We’re now getting quite close to the end of the Legislative Council count, and the button is expected to be pushed at some point later this week.
The ‘initial count’ of above-the-line votes is almost complete – there are a small number of seats where absent and other special votes are still being counted, but most seats have concluded and it seems the figures are now close to final – only a few more votes have been counted since my last update on Friday.
The ‘check count’ – where below-the-line votes are counted, and all preferences are entered into the NSWEC’s computer – is approximately 85% complete.

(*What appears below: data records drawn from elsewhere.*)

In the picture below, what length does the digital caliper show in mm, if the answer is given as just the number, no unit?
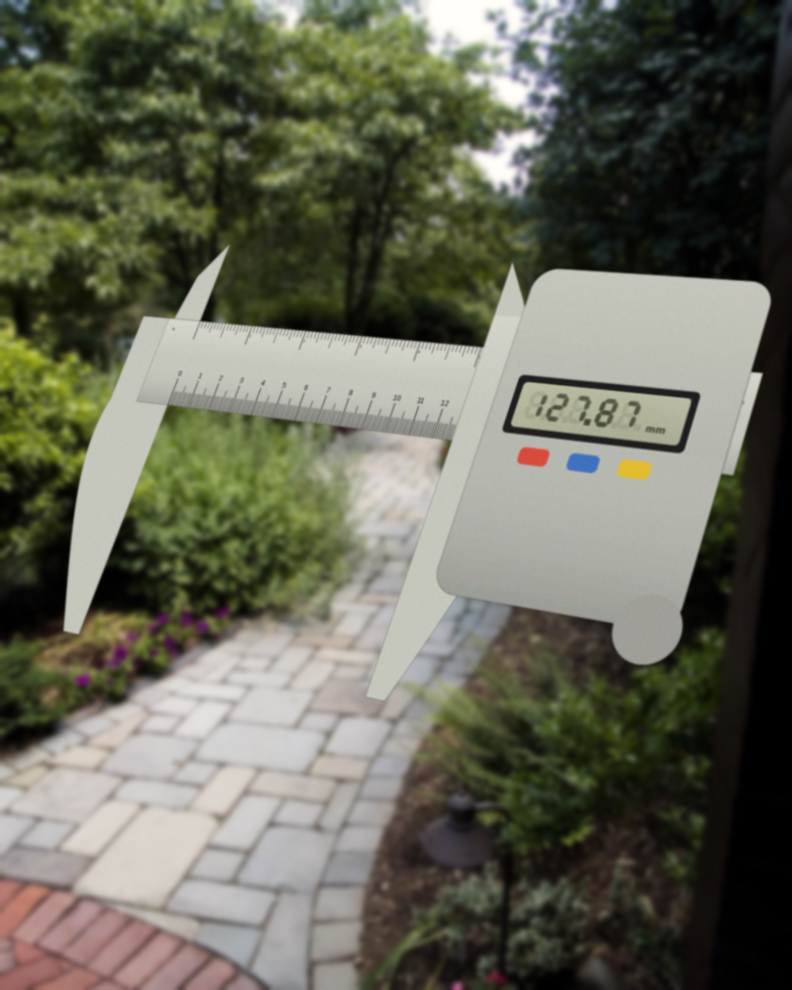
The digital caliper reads 127.87
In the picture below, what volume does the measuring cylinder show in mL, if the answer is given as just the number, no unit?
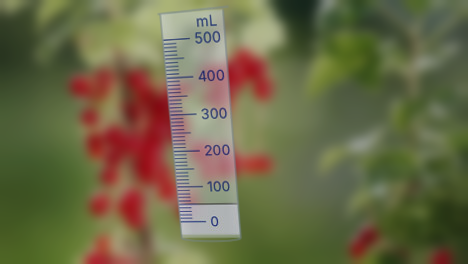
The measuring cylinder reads 50
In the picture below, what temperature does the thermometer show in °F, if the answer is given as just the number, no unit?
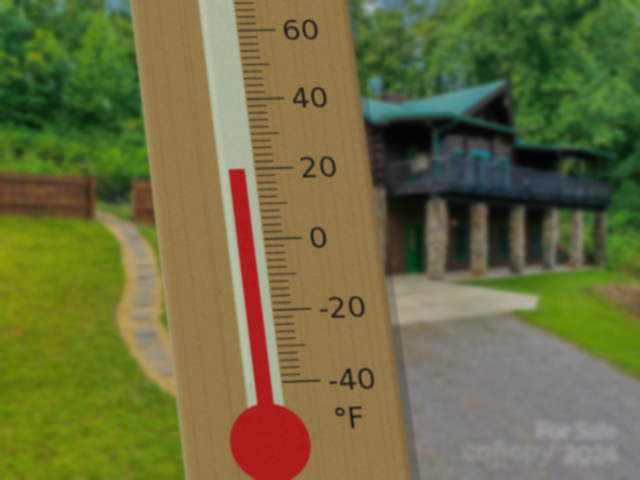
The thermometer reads 20
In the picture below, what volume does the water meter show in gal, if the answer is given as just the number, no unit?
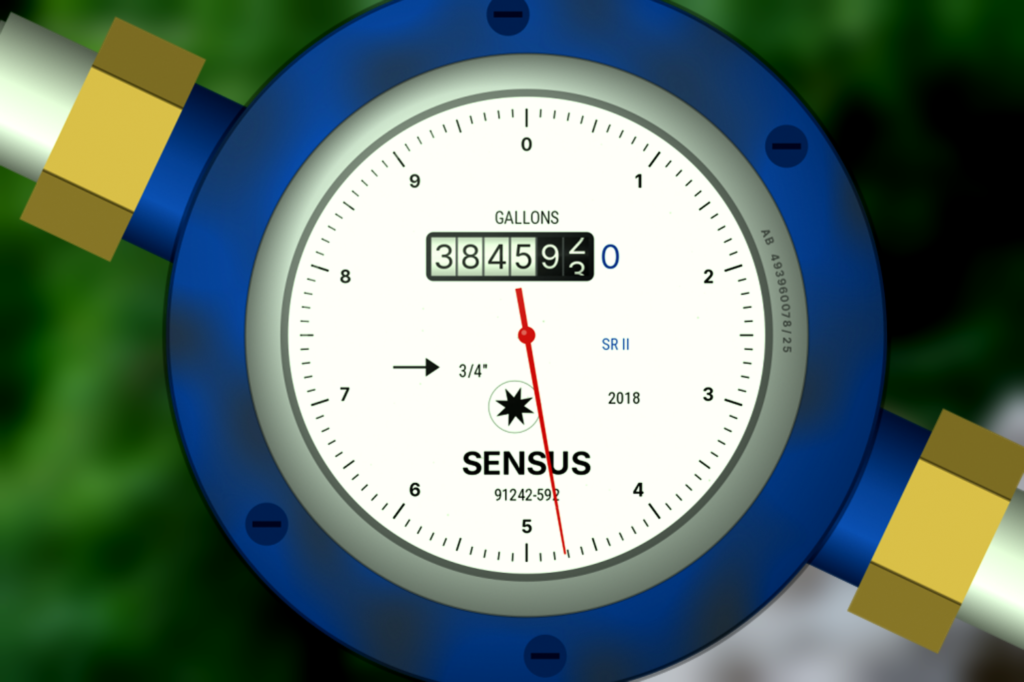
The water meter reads 3845924.7
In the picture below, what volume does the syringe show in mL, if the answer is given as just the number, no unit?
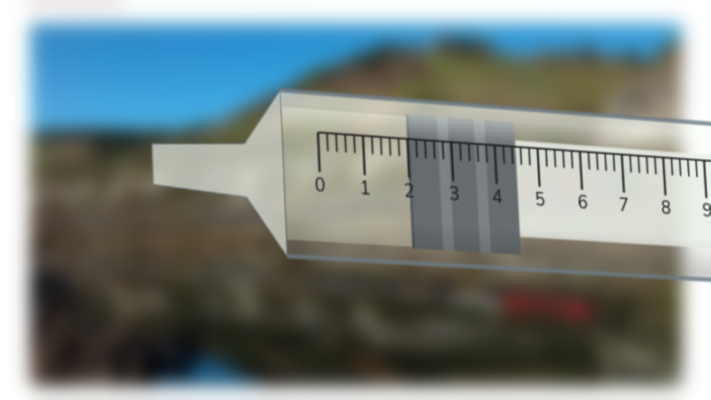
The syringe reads 2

Using the projection model which I explained in Friday’s post, this is my current projection, based on the final figures on Monday evening:
|Candidate||Party||Votes||Quotas||Projected votes||Projected quotas|
|Fred Nile||Christian Dem||107,636||0.6407||121,487||0.6234|
|Peter Jones||No Land Tax||69,730||0.4151||79,401||0.4074|
|Mark Pearson||Animal Justice||63,951||0.3807||75,161||0.3857|
|Shayne Higson||Voluntary Euthanasia||34,594||0.2059||39,653||0.2035|
As projected last week, the Labor and Shooters vote has increased to a safe position, and the Coalition has vote has declined significantly, from 8.6 quotas to 8.44 quotas.

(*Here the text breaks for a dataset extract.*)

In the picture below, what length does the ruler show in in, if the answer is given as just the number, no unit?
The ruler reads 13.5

Comparing the approximately 85% of above-the-line votes counted in the check count to the 100% counted in the initial count, the count at the moment is still biased towards the Coalition by about 0.21%, and away from Labor by 0.15% and the Greens by 0.14%. It also appears to be biased slightly towards No Land Tax and away from Animal Justice, but the numbers get pretty small.
Because of this, the model is projecting a drop in the Liberal vote, a slight drop in the No Land Tax vote and a slight increase in the Animal Justice vote. The figures are very similar to the first projection, with No Land Tax leading by just under 4,000 votes (compared to 5,000 in the previous projection), and the Liberal and Animal Justice close behind. In the last projection, the AJP was ahead of the Liberal by 114 votes, now Liberal candidate Hughes leads the AJP by 587 votes.
At this point, you would have to say that No Land Tax remains slight favourites, considering the very light preference flows in the past, although it should be noted that the Greens’ Jeremy Buckingham and the Nationals’ Sarah Johnston gained over 20,000 and 15,000 votes respectively in preferences from other parties in their race to catch up with Pauline Hanson in 2011.
Considering that context, it is still entirely possible that Liberal candidate Hollie Hughes or Animal Justice candidate Mark Pearson could overtake No Land Tax candidate Peter Jones with preferences from other parties.